Excerpt provided below:

Influence on intestinal secretion of eicosanoids.

Eicosanoids have been shown to be important modulators of intestinal secretion. In cholera, cAMP is often regarded as the sole mediator, but recent data suggest that 5-hydroxytryptamine (5-HT) and prostaglandin (PG) E2 also play important roles. Thus cholera toxin (CT) increases their release from the rat jejunum in vivo, and human cholera is associated with an increased luminal 'overflow' of PGE2. In vitro evidence of secretion can be obtained with PG concentrations 100- to 1000-fold lower than those required for activation of the adenylate cyclase. Furthermore, 5-HT induces secretion associated with increased 'overflow' of PGE2, but without a change in mucosal cAMP. CT-induced release of PGE2 and fluid secretion can be decreased by indomethacin or by the 5-HT2-receptor antagonist, ketanserin, whereas the release of 5-HT and cAMP is not affected by either substance. Secretion caused by vasoactive intestinal polypeptide (VIP) is associated with increased mucosal cAMP levels, without a change in PGE2 release, and is unaffected by indomethacin and ketanserin. These results suggest that CT stimulates the release of 5-HT, which in turn causes the release of PGE2. The latter substances probably act via a local intramural reflex and contribute to secretion by mechanisms that are independent of cAMP.

End of Excerpt provided.
Data under study below:

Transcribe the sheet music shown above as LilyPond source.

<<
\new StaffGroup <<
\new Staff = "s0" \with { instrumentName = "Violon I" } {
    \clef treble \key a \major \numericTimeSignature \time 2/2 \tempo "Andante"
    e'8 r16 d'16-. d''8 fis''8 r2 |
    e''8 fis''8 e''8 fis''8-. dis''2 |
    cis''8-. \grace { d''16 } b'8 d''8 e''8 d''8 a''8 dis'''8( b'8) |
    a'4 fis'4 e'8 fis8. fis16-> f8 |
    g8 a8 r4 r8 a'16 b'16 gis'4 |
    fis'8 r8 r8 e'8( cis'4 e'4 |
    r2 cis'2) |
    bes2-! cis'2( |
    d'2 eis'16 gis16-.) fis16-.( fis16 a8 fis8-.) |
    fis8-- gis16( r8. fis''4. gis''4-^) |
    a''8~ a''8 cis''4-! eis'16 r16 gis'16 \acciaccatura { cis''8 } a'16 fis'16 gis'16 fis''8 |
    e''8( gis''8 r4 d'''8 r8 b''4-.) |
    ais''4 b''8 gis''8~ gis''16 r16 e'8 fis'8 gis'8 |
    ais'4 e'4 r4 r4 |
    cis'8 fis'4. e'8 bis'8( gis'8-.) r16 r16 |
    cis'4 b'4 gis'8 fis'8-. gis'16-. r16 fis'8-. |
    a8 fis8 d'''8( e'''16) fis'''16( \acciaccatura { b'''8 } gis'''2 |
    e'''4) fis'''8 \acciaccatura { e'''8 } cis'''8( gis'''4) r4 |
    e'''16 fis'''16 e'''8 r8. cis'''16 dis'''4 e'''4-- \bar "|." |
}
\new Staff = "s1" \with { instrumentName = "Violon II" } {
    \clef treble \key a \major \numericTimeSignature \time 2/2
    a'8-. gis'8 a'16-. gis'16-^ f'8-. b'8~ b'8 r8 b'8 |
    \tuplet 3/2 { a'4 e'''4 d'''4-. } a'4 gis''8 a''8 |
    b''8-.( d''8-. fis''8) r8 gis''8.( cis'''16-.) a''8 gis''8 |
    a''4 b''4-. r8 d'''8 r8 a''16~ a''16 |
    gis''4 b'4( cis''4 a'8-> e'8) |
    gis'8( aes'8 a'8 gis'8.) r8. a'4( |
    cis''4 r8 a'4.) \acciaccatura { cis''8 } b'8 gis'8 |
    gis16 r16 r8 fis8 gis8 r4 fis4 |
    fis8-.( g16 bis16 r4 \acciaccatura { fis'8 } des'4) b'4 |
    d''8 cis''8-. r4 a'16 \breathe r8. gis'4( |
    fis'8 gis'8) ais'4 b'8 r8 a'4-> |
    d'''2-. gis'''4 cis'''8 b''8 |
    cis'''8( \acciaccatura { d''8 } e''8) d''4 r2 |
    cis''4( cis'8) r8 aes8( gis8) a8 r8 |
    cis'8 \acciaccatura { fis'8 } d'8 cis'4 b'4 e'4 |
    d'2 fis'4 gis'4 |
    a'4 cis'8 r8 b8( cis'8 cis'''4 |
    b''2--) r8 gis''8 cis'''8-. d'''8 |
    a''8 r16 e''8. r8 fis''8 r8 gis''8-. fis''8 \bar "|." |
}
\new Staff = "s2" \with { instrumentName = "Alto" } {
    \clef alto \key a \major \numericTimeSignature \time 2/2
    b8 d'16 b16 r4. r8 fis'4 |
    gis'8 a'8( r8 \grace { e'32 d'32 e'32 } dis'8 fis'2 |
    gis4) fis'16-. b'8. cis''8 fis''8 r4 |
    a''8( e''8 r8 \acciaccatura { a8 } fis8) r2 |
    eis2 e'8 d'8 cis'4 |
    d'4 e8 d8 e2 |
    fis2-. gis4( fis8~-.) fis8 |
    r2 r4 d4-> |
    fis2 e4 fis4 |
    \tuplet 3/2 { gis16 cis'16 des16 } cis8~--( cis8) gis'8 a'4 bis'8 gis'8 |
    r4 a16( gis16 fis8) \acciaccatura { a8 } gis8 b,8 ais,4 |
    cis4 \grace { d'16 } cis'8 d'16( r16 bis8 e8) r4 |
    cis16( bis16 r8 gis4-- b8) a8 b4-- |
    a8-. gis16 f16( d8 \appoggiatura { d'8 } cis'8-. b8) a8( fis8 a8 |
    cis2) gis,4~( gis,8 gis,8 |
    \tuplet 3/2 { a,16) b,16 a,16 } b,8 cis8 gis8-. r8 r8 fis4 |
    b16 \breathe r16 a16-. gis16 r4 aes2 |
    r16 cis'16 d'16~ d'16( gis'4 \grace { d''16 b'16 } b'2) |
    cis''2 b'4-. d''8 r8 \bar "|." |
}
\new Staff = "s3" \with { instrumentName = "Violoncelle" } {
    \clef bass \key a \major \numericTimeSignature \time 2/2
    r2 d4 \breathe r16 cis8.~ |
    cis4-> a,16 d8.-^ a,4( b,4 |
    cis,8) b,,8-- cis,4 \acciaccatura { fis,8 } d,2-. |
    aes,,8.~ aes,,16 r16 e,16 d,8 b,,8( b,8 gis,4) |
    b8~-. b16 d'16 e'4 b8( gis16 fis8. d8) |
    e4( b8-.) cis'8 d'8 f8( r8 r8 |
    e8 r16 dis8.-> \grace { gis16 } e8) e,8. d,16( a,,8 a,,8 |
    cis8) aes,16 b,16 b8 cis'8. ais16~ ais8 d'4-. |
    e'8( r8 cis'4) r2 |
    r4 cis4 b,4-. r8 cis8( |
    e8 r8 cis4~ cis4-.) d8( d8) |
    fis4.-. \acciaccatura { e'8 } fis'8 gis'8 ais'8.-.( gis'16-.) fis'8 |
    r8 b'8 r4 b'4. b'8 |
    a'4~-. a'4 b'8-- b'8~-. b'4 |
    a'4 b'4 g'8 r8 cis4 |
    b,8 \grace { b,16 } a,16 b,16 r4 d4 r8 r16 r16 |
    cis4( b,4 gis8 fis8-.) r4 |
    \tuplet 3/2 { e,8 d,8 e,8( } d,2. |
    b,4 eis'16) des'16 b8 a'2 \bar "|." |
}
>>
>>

End of Data under study.

◆ Description of the task
For each statement, state whether it agrees with the passage on eicosanoids and intestinal secretion, answering yes or no and quoting the words of the passage that decide it. 1. Indomethacin can reduce the fluid secretion induced by cholera toxin. 2. Ketanserin lowers the release of 5-HT brought about by cholera toxin. 3. Secretion caused by VIP comes with a rise in mucosal cAMP levels. The rows have no connection to the text.

◆ Solution for this problem
1. Yes: "CT-induced release of PGE2 and fluid secretion can be decreased by indomethacin"
2. No: "whereas the release of 5-HT and cAMP is not affected by either substance"
3. Yes: "Secretion caused by vasoactive intestinal polypeptide (VIP) is associated with increased mucosal cAMP levels"